Again with "humanity" which I struggle with. i guess I was a platonist since I was rather young - my philosophy began with my religion - I remember when I first looked at my body as something rather distinct from me. I was really little - it wasn't too long after my first communion I think - and we were coming out of Mass, actually, after having received Communion and talking with all the old folks who came to daily Mass like us. Their bodies were old and wrinkly but I recognized how young they were by the way they carried themselves, and I was thinking how they must have thought they were still young - of course I am projecting a distinct or separate thinking process which wasn't the case but more of a sense that I got from regular interactions with these people who were our friends and may be uniting more than one occasion in more than one year. And they were happy. At any rate, I started to think about the Resurrection and looked at my own arms and legs and thought about how they were young and smooth and strong now but eventually I would lose them when I die temporarily but then get them back. And while my thought process was a happy one - on the getting back of my body even better than before, it still was the first occasion that enabled me to think of myself as united but distinguishable from my body. And while it was a happy distinguishing - the ability to distinguish became problematic when misapplied in certain reflections.

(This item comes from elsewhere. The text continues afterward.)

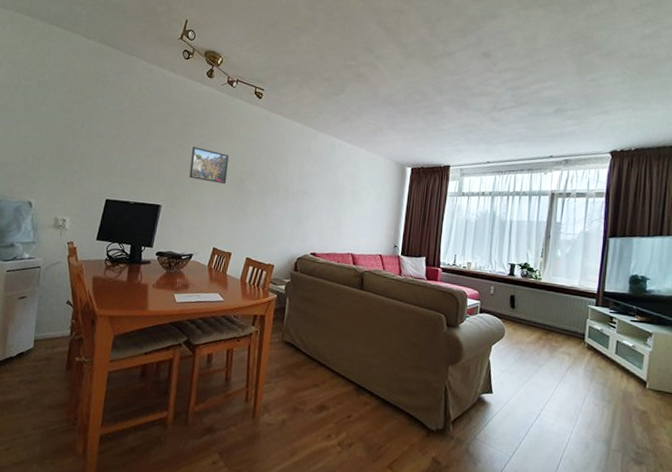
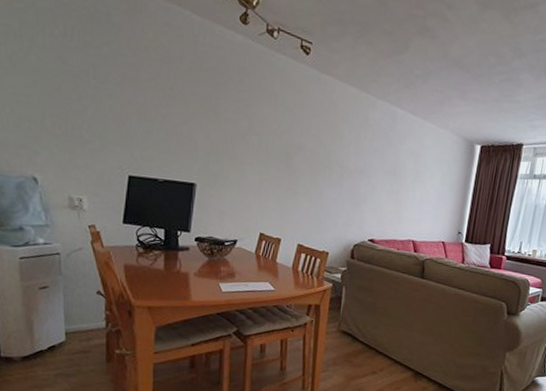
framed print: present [189,147,229,185] -> none [227,113,273,161]

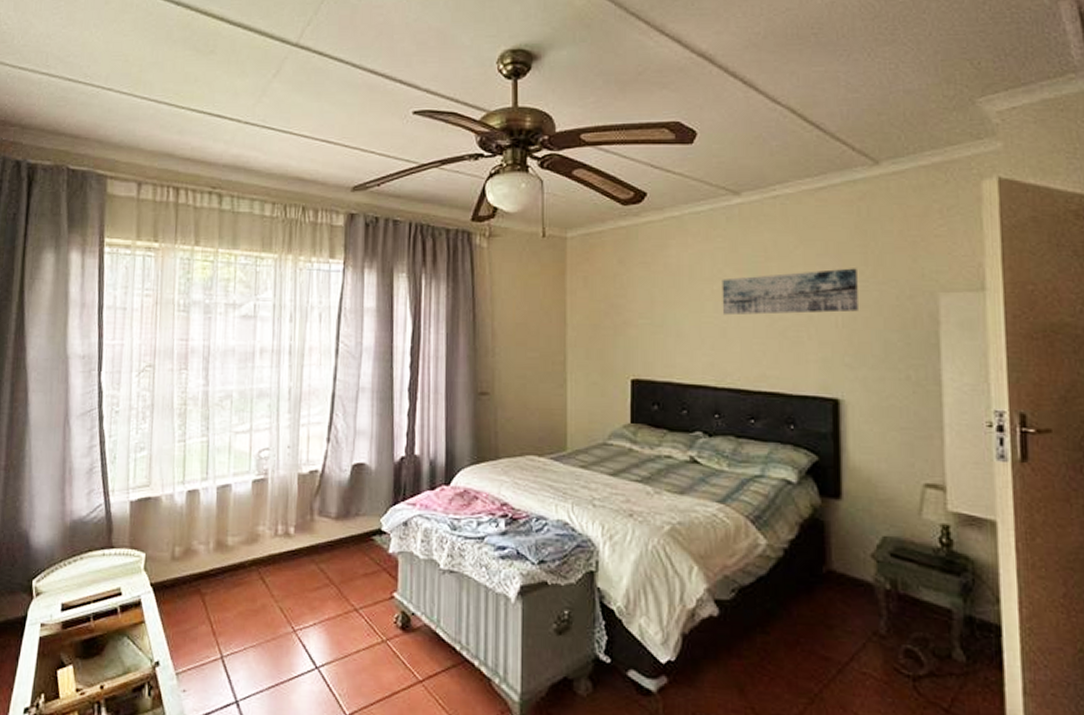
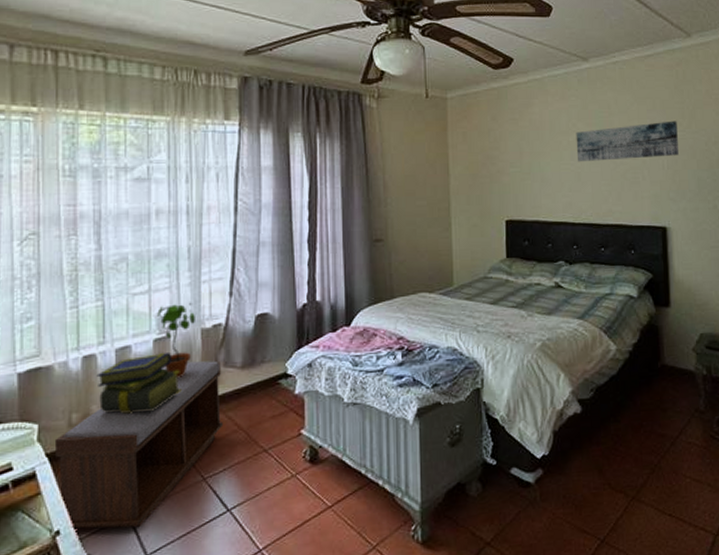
bench: none [158,507,316,671] -> present [54,360,224,529]
stack of books: none [199,494,277,554] -> present [96,351,181,414]
potted plant: none [257,446,293,522] -> present [157,304,195,378]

However I didn't come up with Cartesianism by my eight-year-old self. I had become imbued with an instrumentalization of the body, for example, through a morbid weight-consciousness since kindergarten due to a large number of influences, not only in the media but in my family and friends. The categories of "young" and "old" which I saw in myself and those whom I saw as my "friends" were more heavily loaded culturally and aesthetically than I thought - and without knowing it I was struggling with their categorizations without being able to resist them - instead of discerning that the highly-aestehtically-loaded categories of "youth" and "age" were the result of a disoriented and misapplied separation of body and soul leading to instrumentalization and too-heavily-weighted focus on bodily age and beauty of youth, I resolved it by thinking of the Resurrection and post-Resurrection to which we were all headed - I had to posit another time of being in order to make sense of being bodily in a Cartesian-influenced society.

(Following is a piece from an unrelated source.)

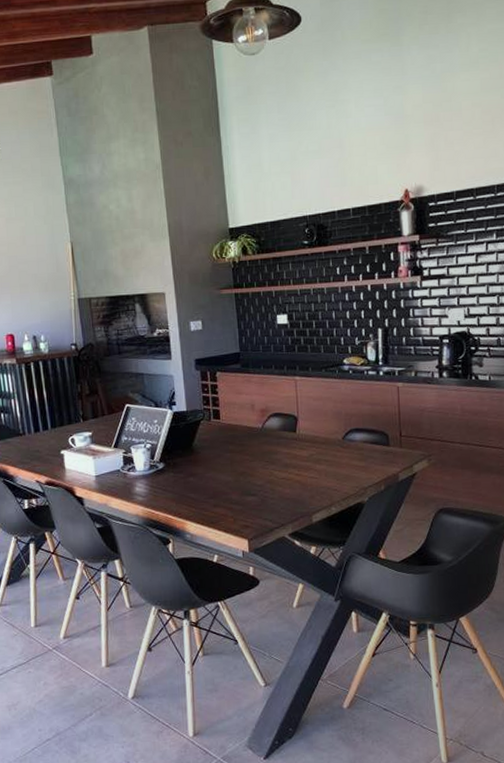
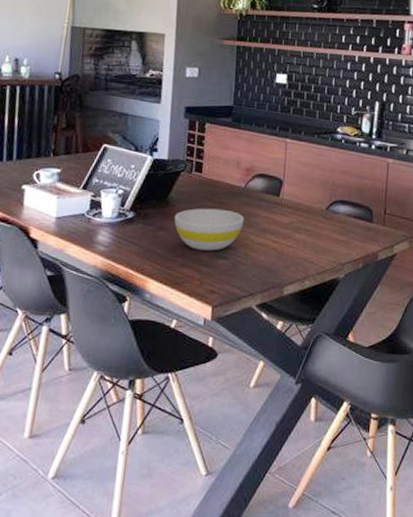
bowl: none [201,450,266,491] -> present [174,208,244,251]

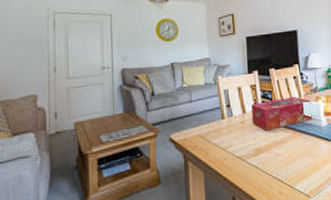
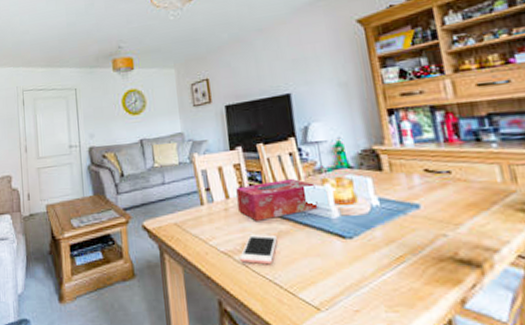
cell phone: none [251,141,281,165] -> present [239,234,277,265]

I don't know much about Descartes but I think in our culture we objectify the body exceedingly - we can shape it and perform cosmetic operations and use it as a tool for social and sexual advancement. The fact that I had no problem with naming a concept of "sexual advancement" shows another objectification and commodification of sex as something "bodily" and not as something "human". Even the focus on health as something separate and distinguishable from the health of the whole person (a comment my teacher made abotu Descartes on my draft started this whole reflection), which is very prominent today, is a prime example.
Why all this? Because I'm working with passions on the one hand - because I'm undergoing a therapy not only of understanding, but of living right now not only through learning and religion but through every aspect. Trying to make something cognitive about Christ's humanity on the religious "side" is that dimension.

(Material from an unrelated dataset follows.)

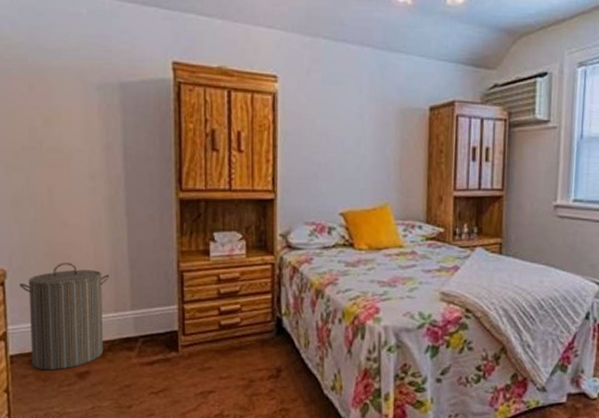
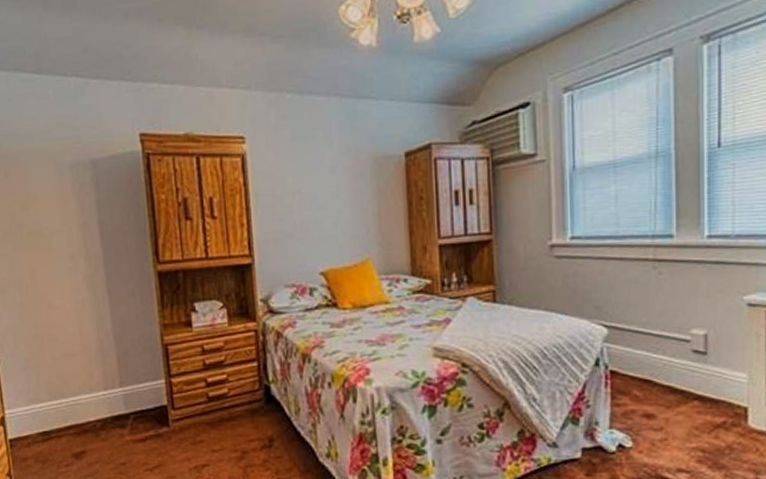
laundry hamper: present [20,262,110,371] -> none [12,344,97,452]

This has largely been about what "it" is not about. I am identifying a consciousness of negative things I'm seeing - bad ways of being, masquerading as "rational". I don't think it is a good thing necessarily to present unless others have the same difficulties (which is not necessarily the case) because presenting errors even as errors can be non-productive not only for others but for oneself - a waste of time and energy unless short and dismissive - unless it is deep-rooted and you have to talk for a bit until something "touches".
And it is also because I don't yet have good articulations so this is substituting.